Extracted data entries
* * * * * * *
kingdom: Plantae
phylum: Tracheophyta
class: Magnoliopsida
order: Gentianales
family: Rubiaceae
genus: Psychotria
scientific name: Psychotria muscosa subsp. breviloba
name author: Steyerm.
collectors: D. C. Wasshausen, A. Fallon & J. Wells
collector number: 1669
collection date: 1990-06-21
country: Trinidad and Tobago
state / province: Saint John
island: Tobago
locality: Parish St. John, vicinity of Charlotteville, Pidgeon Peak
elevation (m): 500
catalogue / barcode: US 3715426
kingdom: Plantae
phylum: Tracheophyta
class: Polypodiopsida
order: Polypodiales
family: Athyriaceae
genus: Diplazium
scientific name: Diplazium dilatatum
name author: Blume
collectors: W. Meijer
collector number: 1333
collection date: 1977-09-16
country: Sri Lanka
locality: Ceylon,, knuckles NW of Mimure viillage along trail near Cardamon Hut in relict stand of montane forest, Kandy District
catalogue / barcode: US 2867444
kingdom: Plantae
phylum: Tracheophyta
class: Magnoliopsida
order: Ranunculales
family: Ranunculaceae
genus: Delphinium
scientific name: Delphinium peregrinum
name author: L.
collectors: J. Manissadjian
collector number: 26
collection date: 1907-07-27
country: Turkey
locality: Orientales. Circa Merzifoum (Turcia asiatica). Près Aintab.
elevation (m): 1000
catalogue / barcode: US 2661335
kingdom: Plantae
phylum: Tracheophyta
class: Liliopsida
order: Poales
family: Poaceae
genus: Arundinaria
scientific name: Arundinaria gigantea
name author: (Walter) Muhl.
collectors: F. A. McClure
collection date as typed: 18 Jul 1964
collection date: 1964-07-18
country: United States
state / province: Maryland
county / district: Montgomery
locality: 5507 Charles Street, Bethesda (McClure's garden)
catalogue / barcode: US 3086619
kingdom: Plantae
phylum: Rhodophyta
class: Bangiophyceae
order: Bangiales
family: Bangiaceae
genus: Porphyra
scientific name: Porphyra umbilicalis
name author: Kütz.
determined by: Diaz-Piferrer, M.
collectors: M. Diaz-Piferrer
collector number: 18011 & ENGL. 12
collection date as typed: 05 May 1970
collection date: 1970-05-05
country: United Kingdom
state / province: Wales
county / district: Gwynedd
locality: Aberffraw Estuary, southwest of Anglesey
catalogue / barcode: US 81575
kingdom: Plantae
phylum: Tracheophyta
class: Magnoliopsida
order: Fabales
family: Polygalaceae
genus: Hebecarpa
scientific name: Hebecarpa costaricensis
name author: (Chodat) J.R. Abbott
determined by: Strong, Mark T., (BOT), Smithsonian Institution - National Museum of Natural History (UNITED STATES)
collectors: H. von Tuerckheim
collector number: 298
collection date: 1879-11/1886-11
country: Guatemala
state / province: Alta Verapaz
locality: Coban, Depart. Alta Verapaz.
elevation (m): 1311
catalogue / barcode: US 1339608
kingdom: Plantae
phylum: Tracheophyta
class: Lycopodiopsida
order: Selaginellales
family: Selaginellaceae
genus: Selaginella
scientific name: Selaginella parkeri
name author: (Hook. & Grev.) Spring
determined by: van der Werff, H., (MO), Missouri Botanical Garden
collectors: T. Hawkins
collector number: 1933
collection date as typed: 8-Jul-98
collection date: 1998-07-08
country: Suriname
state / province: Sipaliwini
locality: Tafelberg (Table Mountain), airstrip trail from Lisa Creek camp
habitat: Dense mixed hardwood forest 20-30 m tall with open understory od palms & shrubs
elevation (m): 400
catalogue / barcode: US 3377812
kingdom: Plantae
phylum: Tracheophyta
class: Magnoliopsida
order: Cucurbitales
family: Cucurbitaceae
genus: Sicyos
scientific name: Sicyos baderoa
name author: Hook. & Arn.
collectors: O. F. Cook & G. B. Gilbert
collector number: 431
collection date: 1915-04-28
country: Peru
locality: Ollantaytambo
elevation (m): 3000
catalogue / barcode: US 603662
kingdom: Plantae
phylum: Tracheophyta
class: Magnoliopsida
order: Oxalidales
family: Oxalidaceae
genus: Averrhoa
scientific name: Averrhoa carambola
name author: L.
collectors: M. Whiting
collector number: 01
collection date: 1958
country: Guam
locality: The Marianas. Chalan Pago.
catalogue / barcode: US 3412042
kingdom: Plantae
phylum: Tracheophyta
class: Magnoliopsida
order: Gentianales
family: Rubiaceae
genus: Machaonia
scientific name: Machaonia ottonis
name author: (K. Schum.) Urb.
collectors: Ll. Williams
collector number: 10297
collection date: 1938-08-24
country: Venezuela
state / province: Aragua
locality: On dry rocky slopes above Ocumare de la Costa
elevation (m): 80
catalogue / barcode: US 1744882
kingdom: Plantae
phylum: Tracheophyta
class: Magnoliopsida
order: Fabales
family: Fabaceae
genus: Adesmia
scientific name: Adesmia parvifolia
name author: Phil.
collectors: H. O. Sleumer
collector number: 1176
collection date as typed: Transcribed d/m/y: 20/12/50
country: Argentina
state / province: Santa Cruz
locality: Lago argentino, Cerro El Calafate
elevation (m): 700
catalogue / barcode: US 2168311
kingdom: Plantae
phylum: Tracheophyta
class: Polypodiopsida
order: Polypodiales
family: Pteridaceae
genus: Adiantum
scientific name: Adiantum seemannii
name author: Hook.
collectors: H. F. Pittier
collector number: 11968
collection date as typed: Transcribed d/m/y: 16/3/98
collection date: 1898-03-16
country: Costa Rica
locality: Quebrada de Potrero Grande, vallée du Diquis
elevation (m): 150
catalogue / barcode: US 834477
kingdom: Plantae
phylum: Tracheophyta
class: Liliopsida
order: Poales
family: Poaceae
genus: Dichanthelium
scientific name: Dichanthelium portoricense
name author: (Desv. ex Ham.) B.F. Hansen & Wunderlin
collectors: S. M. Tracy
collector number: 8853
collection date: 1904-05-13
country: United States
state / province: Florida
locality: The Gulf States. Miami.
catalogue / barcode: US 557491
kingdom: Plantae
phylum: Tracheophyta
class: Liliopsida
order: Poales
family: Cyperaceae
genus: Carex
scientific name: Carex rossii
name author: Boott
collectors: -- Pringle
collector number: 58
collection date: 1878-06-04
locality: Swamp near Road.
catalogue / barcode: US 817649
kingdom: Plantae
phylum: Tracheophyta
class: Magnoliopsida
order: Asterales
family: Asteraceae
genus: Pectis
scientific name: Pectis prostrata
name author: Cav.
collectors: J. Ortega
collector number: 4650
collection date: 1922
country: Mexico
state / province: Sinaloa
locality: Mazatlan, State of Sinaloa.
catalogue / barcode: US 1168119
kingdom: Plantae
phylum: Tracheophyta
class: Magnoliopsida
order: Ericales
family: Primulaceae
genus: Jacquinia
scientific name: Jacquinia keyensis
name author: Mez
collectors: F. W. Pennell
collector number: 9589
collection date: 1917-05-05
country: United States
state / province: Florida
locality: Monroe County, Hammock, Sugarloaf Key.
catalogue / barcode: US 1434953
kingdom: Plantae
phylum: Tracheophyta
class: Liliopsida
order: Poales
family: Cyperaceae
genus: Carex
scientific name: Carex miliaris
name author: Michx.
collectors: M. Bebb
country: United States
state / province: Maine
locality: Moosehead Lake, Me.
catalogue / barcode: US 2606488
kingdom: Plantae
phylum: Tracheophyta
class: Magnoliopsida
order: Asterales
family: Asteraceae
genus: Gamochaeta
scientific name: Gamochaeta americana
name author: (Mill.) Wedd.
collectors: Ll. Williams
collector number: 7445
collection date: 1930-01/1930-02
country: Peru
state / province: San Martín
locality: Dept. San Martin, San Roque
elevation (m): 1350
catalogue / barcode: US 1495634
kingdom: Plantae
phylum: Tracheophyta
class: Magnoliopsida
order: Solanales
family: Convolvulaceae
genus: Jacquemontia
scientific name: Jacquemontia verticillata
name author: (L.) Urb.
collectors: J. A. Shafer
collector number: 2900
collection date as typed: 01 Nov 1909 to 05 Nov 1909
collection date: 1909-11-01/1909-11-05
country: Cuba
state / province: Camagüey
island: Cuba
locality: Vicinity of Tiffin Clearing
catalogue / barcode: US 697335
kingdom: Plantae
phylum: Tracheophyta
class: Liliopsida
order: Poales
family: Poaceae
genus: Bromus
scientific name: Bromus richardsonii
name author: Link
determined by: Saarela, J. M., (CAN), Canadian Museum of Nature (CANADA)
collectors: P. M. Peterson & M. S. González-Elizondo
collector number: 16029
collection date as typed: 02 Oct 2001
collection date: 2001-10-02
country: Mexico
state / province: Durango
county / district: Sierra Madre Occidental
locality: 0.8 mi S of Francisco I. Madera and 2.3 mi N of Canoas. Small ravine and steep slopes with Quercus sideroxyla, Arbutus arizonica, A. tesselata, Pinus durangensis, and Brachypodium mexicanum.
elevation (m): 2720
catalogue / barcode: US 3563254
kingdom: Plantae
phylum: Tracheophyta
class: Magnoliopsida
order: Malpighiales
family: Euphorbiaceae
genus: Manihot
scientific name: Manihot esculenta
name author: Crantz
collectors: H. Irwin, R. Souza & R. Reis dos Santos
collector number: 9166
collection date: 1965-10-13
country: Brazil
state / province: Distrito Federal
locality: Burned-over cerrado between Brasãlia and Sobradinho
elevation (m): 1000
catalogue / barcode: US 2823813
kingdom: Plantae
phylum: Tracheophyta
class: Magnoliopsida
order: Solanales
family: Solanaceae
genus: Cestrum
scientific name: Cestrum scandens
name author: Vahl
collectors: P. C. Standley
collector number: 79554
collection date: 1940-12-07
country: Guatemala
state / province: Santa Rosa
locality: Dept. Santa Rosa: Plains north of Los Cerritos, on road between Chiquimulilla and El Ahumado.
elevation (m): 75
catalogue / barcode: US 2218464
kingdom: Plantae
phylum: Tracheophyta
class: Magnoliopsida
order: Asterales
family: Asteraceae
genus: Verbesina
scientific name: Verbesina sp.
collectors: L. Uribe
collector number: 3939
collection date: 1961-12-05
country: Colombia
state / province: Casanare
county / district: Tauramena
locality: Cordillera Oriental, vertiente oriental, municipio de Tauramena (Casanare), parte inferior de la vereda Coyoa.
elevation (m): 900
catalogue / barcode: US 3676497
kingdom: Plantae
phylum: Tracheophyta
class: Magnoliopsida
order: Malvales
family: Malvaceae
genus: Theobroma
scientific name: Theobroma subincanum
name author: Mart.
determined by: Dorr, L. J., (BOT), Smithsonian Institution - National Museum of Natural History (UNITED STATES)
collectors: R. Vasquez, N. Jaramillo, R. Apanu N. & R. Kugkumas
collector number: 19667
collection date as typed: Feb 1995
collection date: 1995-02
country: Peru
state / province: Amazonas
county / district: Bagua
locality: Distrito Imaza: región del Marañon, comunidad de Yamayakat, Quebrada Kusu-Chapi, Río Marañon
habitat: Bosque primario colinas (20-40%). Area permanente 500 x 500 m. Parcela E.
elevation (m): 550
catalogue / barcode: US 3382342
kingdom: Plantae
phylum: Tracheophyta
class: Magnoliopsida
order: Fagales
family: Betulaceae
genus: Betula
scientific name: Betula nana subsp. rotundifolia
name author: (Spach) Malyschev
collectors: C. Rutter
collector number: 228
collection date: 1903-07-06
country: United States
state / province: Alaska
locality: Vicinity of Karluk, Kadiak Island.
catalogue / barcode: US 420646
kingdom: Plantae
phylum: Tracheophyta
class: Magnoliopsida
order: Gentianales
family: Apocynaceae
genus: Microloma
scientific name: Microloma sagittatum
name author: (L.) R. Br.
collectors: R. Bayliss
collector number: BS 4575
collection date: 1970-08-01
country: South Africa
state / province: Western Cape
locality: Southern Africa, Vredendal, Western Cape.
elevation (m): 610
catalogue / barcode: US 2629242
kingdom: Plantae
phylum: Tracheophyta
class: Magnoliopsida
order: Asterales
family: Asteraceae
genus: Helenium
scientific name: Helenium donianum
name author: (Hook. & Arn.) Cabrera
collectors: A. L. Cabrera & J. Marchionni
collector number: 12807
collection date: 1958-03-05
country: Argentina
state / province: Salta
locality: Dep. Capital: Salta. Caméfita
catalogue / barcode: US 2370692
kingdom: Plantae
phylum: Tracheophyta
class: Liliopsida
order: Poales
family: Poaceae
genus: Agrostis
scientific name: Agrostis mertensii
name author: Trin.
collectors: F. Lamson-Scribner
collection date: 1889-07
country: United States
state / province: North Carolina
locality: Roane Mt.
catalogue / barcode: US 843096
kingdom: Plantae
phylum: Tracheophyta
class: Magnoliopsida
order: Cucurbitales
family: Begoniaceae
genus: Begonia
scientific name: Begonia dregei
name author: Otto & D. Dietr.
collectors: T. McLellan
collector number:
* * * * * * *
SHORT TASK >>
Output the lines from the line with "name author: (Chodat) J.R. Abbott" to the line with "state / province: Sipaliwini" as a Markdown table with the columns Row and Entry, skipping any blank lines.

TASK RESULT >>
| Row | Entry |
|---|---|
| 1 | name author: (Chodat) J.R. Abbott |
| 2 | determined by: Strong, Mark T., (BOT), Smithsonian Institution - National Museum of Natural History (UNITED STATES) |
| 3 | collectors: H. von Tuerckheim |
| 4 | collector number: 298 |
| 5 | collection date: 1879-11/1886-11 |
| 6 | country: Guatemala |
| 7 | state / province: Alta Verapaz |
| 8 | locality: Coban, Depart. Alta Verapaz. |
| 9 | elevation (m): 1311 |
| 10 | catalogue / barcode: US 1339608 |
| 11 | kingdom: Plantae |
| 12 | phylum: Tracheophyta |
| 13 | class: Lycopodiopsida |
| 14 | order: Selaginellales |
| 15 | family: Selaginellaceae |
| 16 | genus: Selaginella |
| 17 | scientific name: Selaginella parkeri |
| 18 | name author: (Hook. & Grev.) Spring |
| 19 | determined by: van der Werff, H., (MO), Missouri Botanical Garden |
| 20 | collectors: T. Hawkins |
| 21 | collector number: 1933 |
| 22 | collection date as typed: 8-Jul-98 |
| 23 | collection date: 1998-07-08 |
| 24 | country: Suriname |
| 25 | state / province: Sipaliwini |